Berdasarkan pengamatan perkembangan dinamika atmosfer hingga awal November 2013, tampak bahwa anomali suhu muka laut di Samudera Pasifik Equator bagian tengah (NINO 3.4) bernilai +0.11 OC, sehingga dapat dikatakan bahwa sekarang masih berada pada kondisi Normal.
Kondisi SOI pada Agustus 2013 (-0.5), September 2013 (+3.9), Oktober (-1.9) dan kondisi terakhir pada awal November 2013 (-3.2), sehingga saat ini masih berada pada kondisi Normal.

2. Dipole Mode Index

Dipole Mode Index pada pertengahan November 2013 mengindikasikan nilai -0,17 menunjukkan kondisi Dipole Mode Negatif (-) sehingga tidak berpengaruh terhadap curah hujan di wilayah Indonesia bagian barat.

3. Madden Julian Oscillation (MJO)

Pada awal November 2013, pergerakan fase MJO berada di Indian Ocean dan diprakirakan pada akhir November berada di Maritime Continent (wilayah perairan Indonesia) Hal ini memberikan pengaruh signifikan terhadap peningkatan curah hujan di wilayah Indonesia, khususnya Kalimantan Selatan.

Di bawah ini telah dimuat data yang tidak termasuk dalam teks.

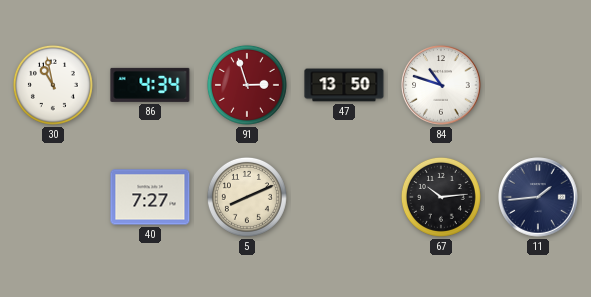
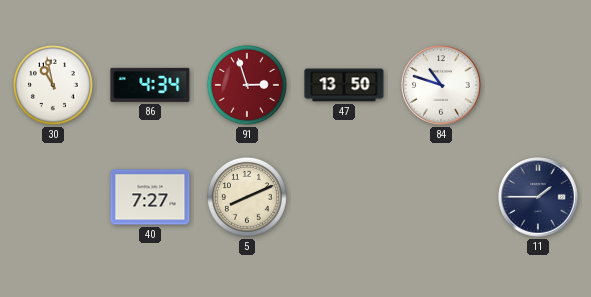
67: 10:14 -> none
11: 1:44 -> 1:45
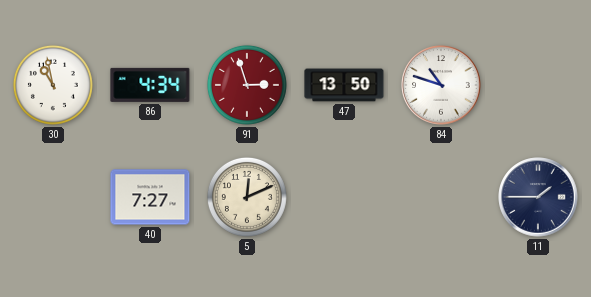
5: 8:11 -> 12:11
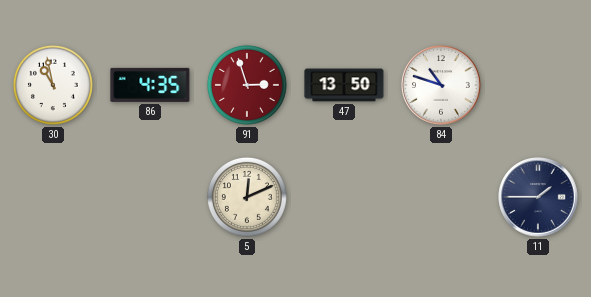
86: 4:34 -> 4:35
40: 7:27 -> none
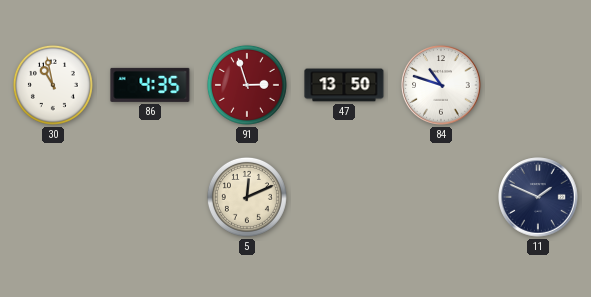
11: 1:45 -> 1:49
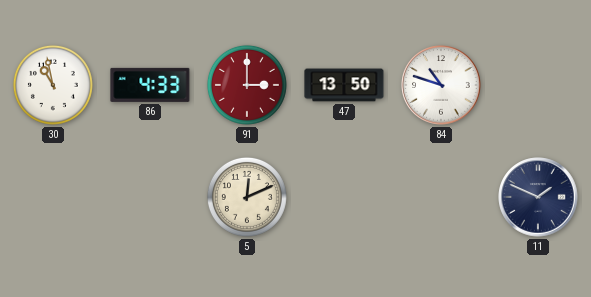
86: 4:35 -> 4:33
91: 2:57 -> 3:00
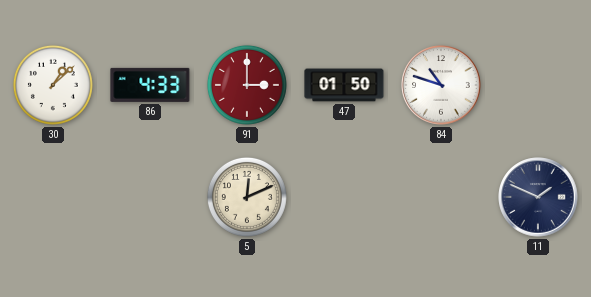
30: 10:58 -> 1:08
47: 13:50 -> 01:50
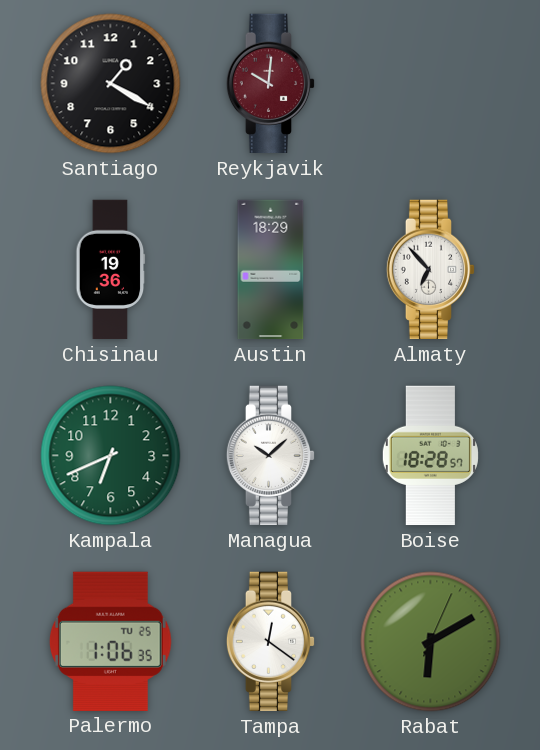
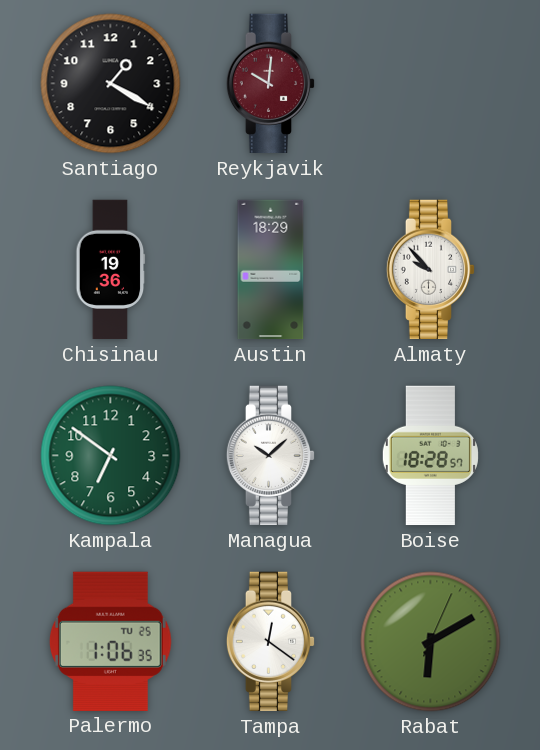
Almaty: 6:53 -> 9:53
Kampala: 6:41 -> 6:51
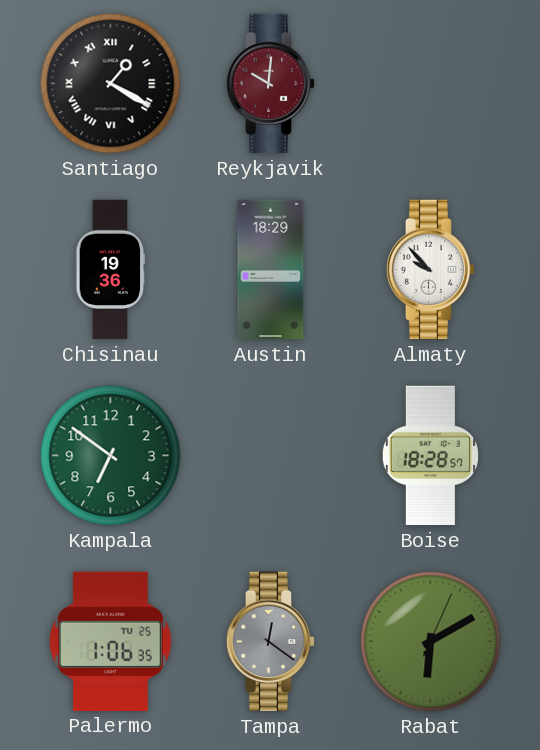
Santiago numerals: Arabic -> Roman
Managua: 10:08 -> none
Tampa dial: white -> grey
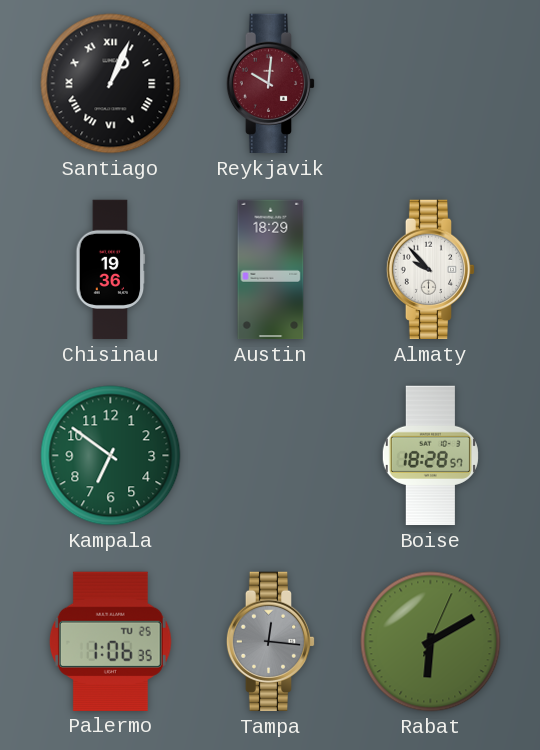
Santiago: 1:20 -> 1:04
Tampa: 12:21 -> 12:16
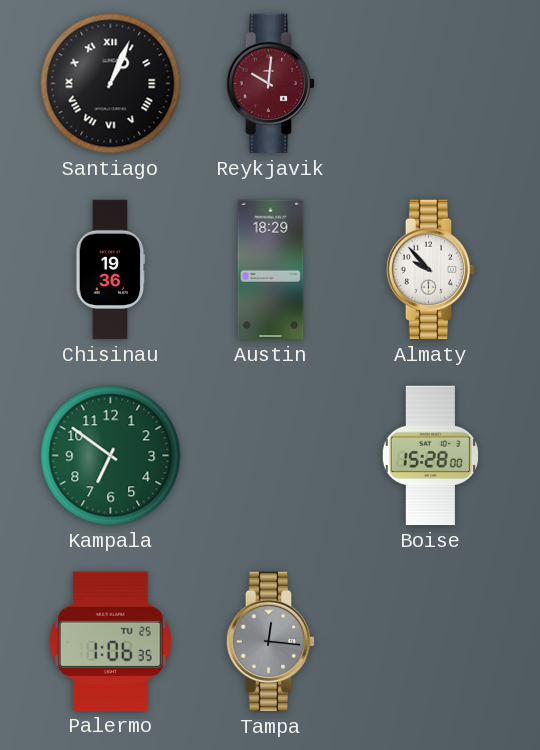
Boise: 18:28 -> 15:28
Rabat: 6:10 -> none
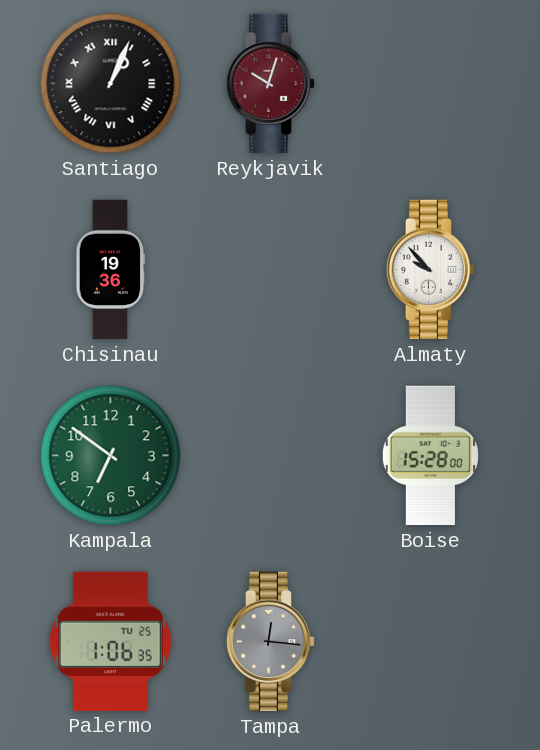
Reykjavik: 10:01 -> 10:03
Austin: 18:29 -> none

4. Suhu Muka Laut Perairan Indonesia

Kondisi anomali suhu perairan Indonesia pada awal November 2013 cenderung lebih tinggi (anomali positif) terhadap rata – ratanya yaitu sekitar +0,17 oC. Nilai suhu perairan Indonesia tidak mengalami kenaikan dari bulan sebelumnya yaitu berkisar antara 29 oC – 31 oC. Anomali Suhu Muka Laut di wilayah perairan Kalimantan Selatan (Laut Jawa dan Selat Makasar) berkisar -0.25 oC s/d +1.0 oC.
Berdasarkan kondisi di atas maka pembentukan awan konvektif  dapat terjadi, sehingga berpeluang besar terjadi hujan di wilayah Kalimantan Selatan.

5. Sistem Tekanan Udara dan Pola Angin 900 hPa (3000 feet)

Dalam skala regional, hasil pengamatan tekanan udara pada awal November 2013 menunjukkan bahwa pusat tekanan rendah dominan berada Belahan Bumi Utara. Awal bulan November 2013 terdeteksi adanya Tropical Cyclone yaitu “KROSA” (muncul tanggal 31 Oktober 2013) di Laut Cina Selatan dan “HAIYAN” (muncul tanggal 4 November 2013) yang bergerak dari Samudera Pasifik sampai dengan wilayah Laut China Selatan. Berdasarkan analisa angin 900 hPa (3000 feet) yang melewati Kalimantan Selatan, angin dari  arah timur sampai dengan selatan.

Dari kondisi dinamika atmosfer di atas dapat disimpulkan bahwa curah hujan di wilayah Kalimantan Selatan dalam tiga bulan ke depan akan mengalami peningkatan dan berada pada kondisi Normal hingga Atas Normal, kecuali Kabupaten Kotabaru dan Tanah Bumbu berada pada kondisi Bawah Normal.

INFORMASI CUACA EKSTRIM BULAN OKTOBER 2013
No Lokasi Kejadian Tanggal Kejadian Curah Hujan
  Tidak ada hujan ekstrim pada bulan Oktober 2013.